Narrative language is the type of expressive language we use that allows us to tell stories. The sensation in itself is often a reason for us spreading a story. It is important that one can identify with the story, that you are deeply engaged and abs orbed in the story. Stories need conflict in order to create drama and, thereby, interest.

There is no fact check in gossip. Urban legends contain little verifiable or falsifiable information. Such stories spread regardless of whether the origin of the story was true or not, according to Klintberg.

The narrator often places the story in a specific named place. The source is often a friend of a friend, and often a reliable person like a doctor, police officer or other official. If the story has appeared in a newspaper, it is according to Klintberg seen as a guarantee that it is true in many peoples eyes.

Although news media sometimes feature urban legends and conspiracy theories, a free press remains essential for public debate, providing voters with reliable information, and upholding democracy. Editorial fact-checking often exposes conspiracy theories, and news media frequently offer critical analysis of those in power.

It is important to stay critical of media coverage, as outlets have their own perspectives and focus on different aspects of events. Still, unlike unregulated social media, news organisations have editorial accountability and can face legal consequences for spreading misinformation. For example, Fox News paid a $787 million settlement to Dominion Voting Systems to avoid a trial over promoting false claims about the 2020 election according to Associated Press.

Unlike social media, where misinformation spreads unchecked, traditional media can be held accountable. Right-wing populists often attack mainstream media to promote social media platforms, where stories and conspiracy theories thrive without resistance .

Gossip is not a victimless activity.
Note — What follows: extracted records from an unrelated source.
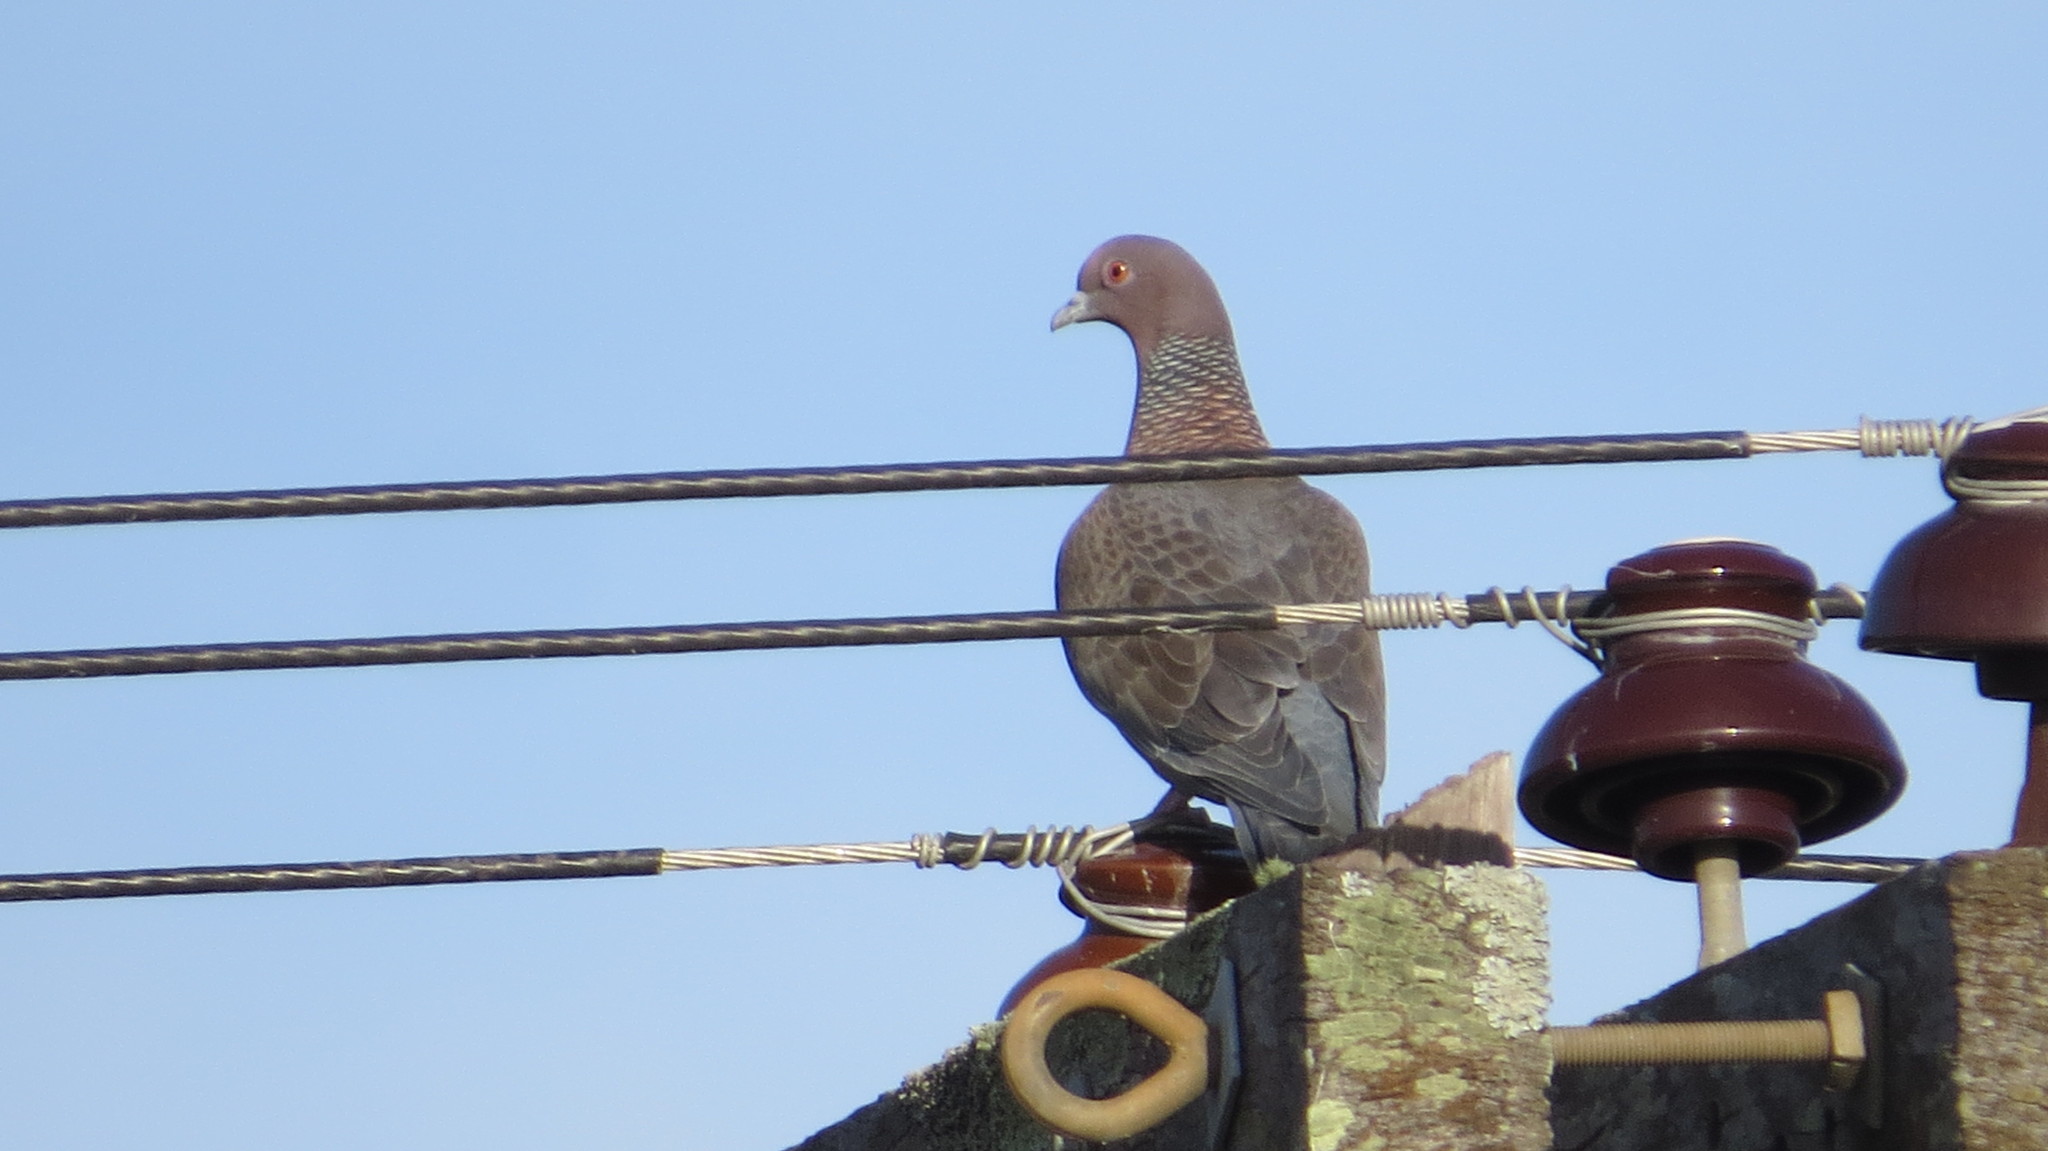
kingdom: Animalia
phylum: Chordata
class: Aves
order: Columbiformes
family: Columbidae
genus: Patagioenas
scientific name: Patagioenas picazuro
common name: Picazuro pigeon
Klintberg has described how such stories in several cases has led to hostile attitudes towards minorities, immigrants and refugees, like the story of “White slave trade”. It is described in chapter 5 that the old German Nazi party used the same urban legend in their propaganda.

Urban legends used in propaganda interlock together with other tools such as memes in drawings, images, leaflets, movies, TV, radio commentary and texts spread on social media platforms on the Internet. As shown in chapter 12, spreading of peer-to-peer by sharing a story is incredibly efficient. Storytelling is the key element in right-wing populist propaganda, which many of the memes refer to.

Urban legends

The Hookman. Facsimile from Patch

“The hookman” is an urban legend about a killer with a pirate-like hook for a hand, attacking a couple in a parked car. Another example of an urban legend is the story about Haitians in Springfield Ohio eating cats.

The psychology researchers Jean E Fox Tree and Mary Susan Weldon have published a study of how urban legends are retold. They say that while legend is generally presented as true by the teller, a rumour is a story presented as if you do not know whether it is true or not.

They found that frightening stories were more often retold. They also found that stories that had been frequently repeated in the past, also had a greater chance of being repeated in the future. They hypothesised that the repetition in itself increased the credibility, importance and scariness, and thereby the likelihood of being retold.

Additionally, they observed that urban legends were more likely to be retold when the teller believed in them. Because, unveiled as false, a retold legend might become an embarrassment to the teller.

Further, a story that was believed by the teller to be of importance, was often retold. Probably because not passing on potentially important or life-saving information would not be risked.

A collection of urban legends are found at www.snopes.com.